Tageblatt: Wenn es bei Ihrem Eintritt in die Regierung das Nachhaltigkeitsministerium nicht gegeben hätte und Sie hätten wählen müssen: Hätten Sie sich für Umwelt, Transport oder öffentliche Bauten entschieden?

François Bausch:Ich hätte dann das Nachhaltigkeitsministerium geschaffen bzw. den Vorschlag dazu gemacht! Diese Aufteilung ist jetzt: Umwelt und Wasser für Carole Dieschbourg, ich kümmere mich um Landesplanung, öffentliche Bauten und Transport, und Staatssekretär Camille Gira unterstützt uns.

Die Bündelung ist auf jeden Fall sinnvoll, der "Konflikt" zwischen Umwelt und Infrastruktur muss aufgehoben werden. Das Ministerium war eine gute Idee; was meiner Meinung nach jetzt besser funktioniert, ist die horizontale und transversale Zusammenarbeit. Denn eigentlich sind es ja fünf Ministerien. Wir drei haben regelmäßige Sitzungen, und auch alle Verwaltungen sitzen regelmäßig auf verschiedenen Ebenen an einem Tisch. Das kommt beispielsweise beim Bausektor sehr gut an, der uns kürzlich bescheinigte, dass derzeit alles sehr schnell gehe. Auch der jetzt vorliegende Vorschlag des Flächenpoolings für Kompensationsmaßnahmen kommt gut an.

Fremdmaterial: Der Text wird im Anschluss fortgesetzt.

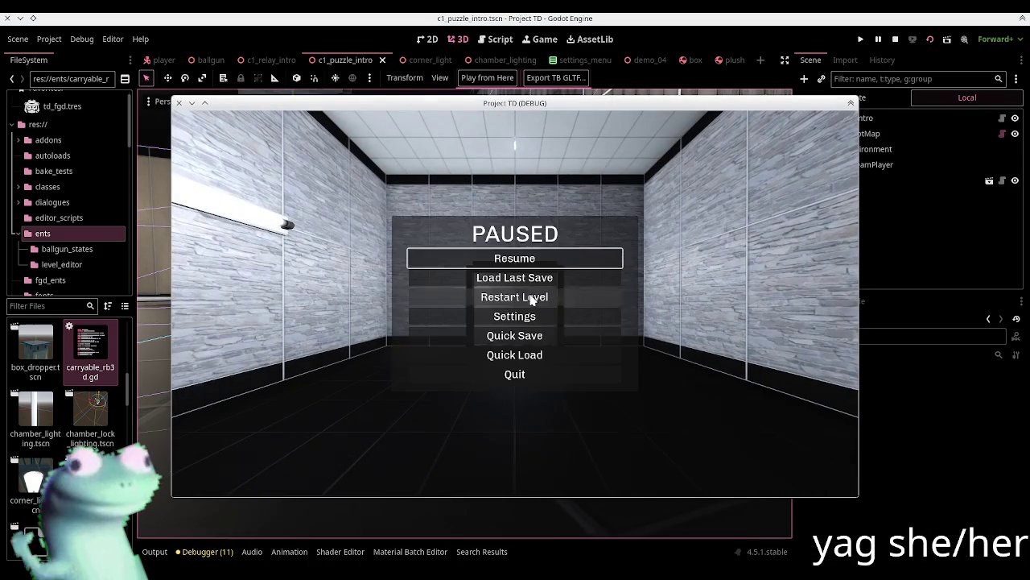
# In the Remote scene tree, filter by 'p' and select the live entity_10_player
pyautogui.click(874, 98)
pyautogui.scroll(-3, 832, 229)
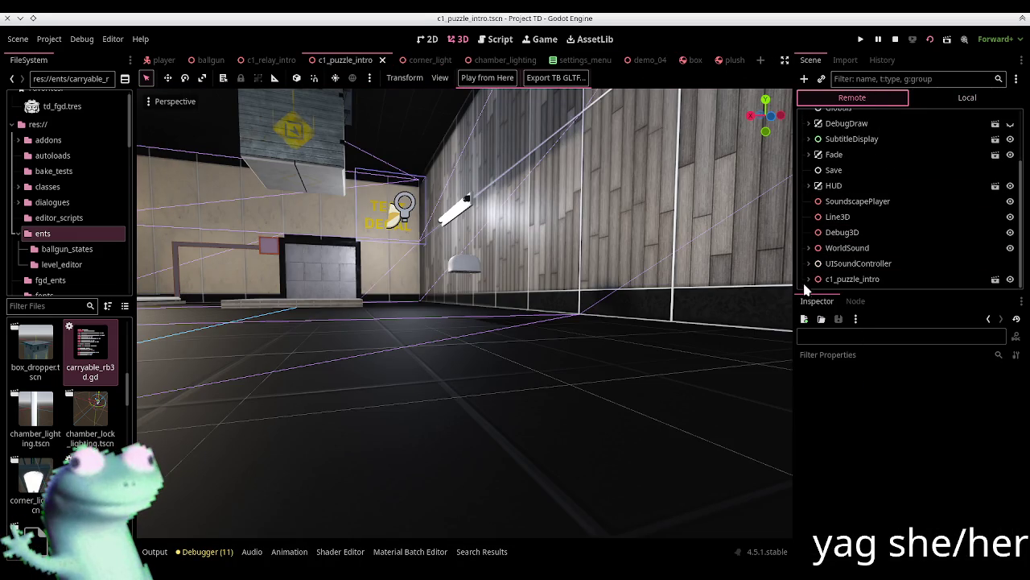
pyautogui.click(808, 278)
pyautogui.scroll(-2, 809, 241)
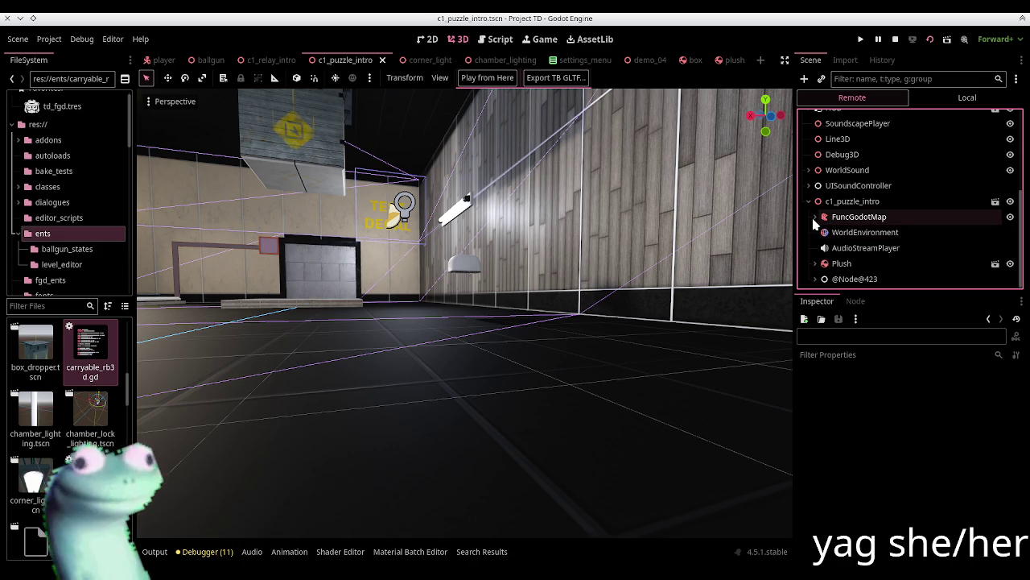
pyautogui.click(815, 218)
pyautogui.click(815, 218)
pyautogui.click(874, 78)
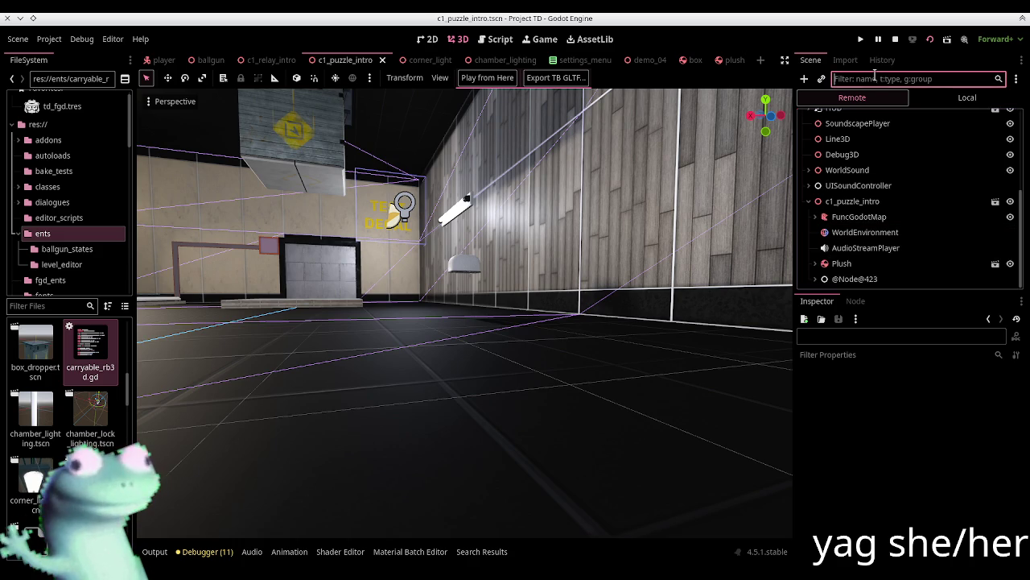
pyautogui.write('player')
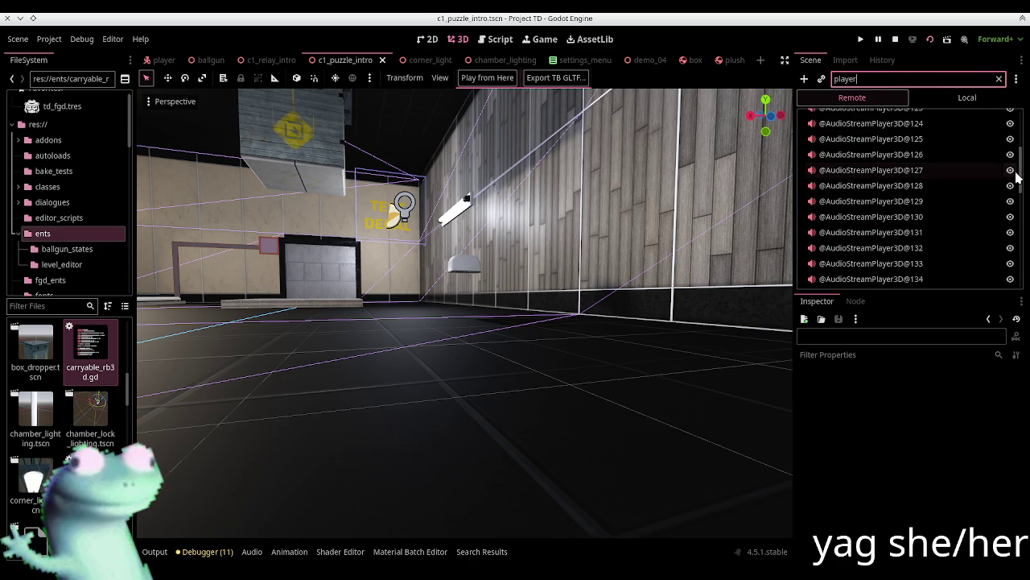
pyautogui.moveTo(1016, 157); pyautogui.dragTo(1018, 269)
pyautogui.click(854, 245)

Wir Grünen haben immer für so ein Ministerium gekämpft, und es hat sich bestätigt, dass dies eine gute Sache ist.

Tageblatt: Ist der Begriff "Nachhaltigkeit" mittlerweile nicht überstrapaziert?

François Bausch:Ja, er wird zu viel benutzt. Man muss ihn mit Inhalten füllen. Landesplanung muss ganz einfach eng verknüpft sein mit Straßenbau, Transport usw. Wir können eine bessere und höhere Lebensqualität erreichen, wenn wir gut planen.

Tageblatt:Gab es für Sie einen noch unangenehmeren Moment als die Einweihung der Nordstraße?

François Bausch: Das war eindeutig der schwierigste. Ich stehe zu meiner Vergangenheit, das habe ich in meiner Rede auch gesagt. Aber es war Zeit, abzuschließen. Es war emotional, es war in Luxemburg der größte Eingriff in die Natur der letzten 30, 40 Jahre. Vieles, wovor die Naturschutzvereinigungen gewarnt hatten, trat ja auch ein; z.B. gab es beim Tunnelbau Probleme wegen Quellen.

Fehler, die gemacht wurden, werden auch nicht mehr wiederholt. Obligatorische Kompensierungsmaßnahmen beispielsweise sind noch immer nicht gemacht. Derzeit ist es ja so, dass dies schon vor den eigentlichen Bauprojekten gemacht wird. Die Tram beispielsweise, da ist bereits alles kompensiert.

Ich bin also froh, dass die Nordstraße fertig ist. Aber das eigentliche Problem, das haben wir damit nicht gelöst, und das sind die Autobewegungen.

In den letzten 20 Jahren haben wir einen enormen Rückstand im öffentlichen Transport angehäuft. Diesen Rückstand abzubauen, daran arbeiten wir, und das geht auch sehr schnell. Alleine die Investitionsausgaben zeigen dies, es fließt nun wesentlich mehr Geld in die Schiene als in die Straße (die entsprechende Auflistung hatte Bausch für das Interview vorbereitet / siehe Tabelle, Anm. d. Red.).

Beispiel: die Haltestelle Pfaffenthal und die Standseilbahn. Das ist ja ein kompliziertes Projekt, aber es ging in anderthalb Monaten durch alle Prozeduren, und ich habe die CFL beauftragt: kürzt mir den Zeitraum der Fertigstellung noch um anderthalb Jahre. Auch das war möglich. Und dieses Projekt, da bin ich mir sicher, das wird mehr Zeitersparnis bringen als die Nordstraße. Auch der Zeitplan für die Tram ist sehr sportlich, aber auch da liegen wir voll im Soll.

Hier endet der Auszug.